(INFORMATION GIVEN begins)

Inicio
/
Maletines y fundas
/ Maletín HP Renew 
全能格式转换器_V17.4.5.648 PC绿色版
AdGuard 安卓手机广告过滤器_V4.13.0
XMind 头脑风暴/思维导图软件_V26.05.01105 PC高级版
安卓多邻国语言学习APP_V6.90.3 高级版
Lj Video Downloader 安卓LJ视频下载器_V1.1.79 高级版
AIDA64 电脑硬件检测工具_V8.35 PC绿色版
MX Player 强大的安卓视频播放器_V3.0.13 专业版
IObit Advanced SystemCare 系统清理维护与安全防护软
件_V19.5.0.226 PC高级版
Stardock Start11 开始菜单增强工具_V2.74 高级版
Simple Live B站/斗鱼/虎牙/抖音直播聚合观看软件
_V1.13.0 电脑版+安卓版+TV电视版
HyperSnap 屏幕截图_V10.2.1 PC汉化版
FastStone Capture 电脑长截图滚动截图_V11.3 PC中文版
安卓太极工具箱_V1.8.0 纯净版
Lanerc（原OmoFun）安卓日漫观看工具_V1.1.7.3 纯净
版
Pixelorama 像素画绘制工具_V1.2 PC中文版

(INFORMATION GIVEN ends)

| WHAT THIS TASK INVOLVES |
Write every entry out again. Keep each one exact.

| OUTPUT |
Inicio
/
Maletines y fundas
/ Maletín HP Renew 
全能格式转换器_V17.4.5.648 PC绿色版
AdGuard 安卓手机广告过滤器_V4.13.0
XMind 头脑风暴/思维导图软件_V26.05.01105 PC高级版
安卓多邻国语言学习APP_V6.90.3 高级版
Lj Video Downloader 安卓LJ视频下载器_V1.1.79 高级版
AIDA64 电脑硬件检测工具_V8.35 PC绿色版
MX Player 强大的安卓视频播放器_V3.0.13 专业版
IObit Advanced SystemCare 系统清理维护与安全防护软
件_V19.5.0.226 PC高级版
Stardock Start11 开始菜单增强工具_V2.74 高级版
Simple Live B站/斗鱼/虎牙/抖音直播聚合观看软件
_V1.13.0 电脑版+安卓版+TV电视版
HyperSnap 屏幕截图_V10.2.1 PC汉化版
FastStone Capture 电脑长截图滚动截图_V11.3 PC中文版
安卓太极工具箱_V1.8.0 纯净版
Lanerc（原OmoFun）安卓日漫观看工具_V1.1.7.3 纯净
版
Pixelorama 像素画绘制工具_V1.2 PC中文版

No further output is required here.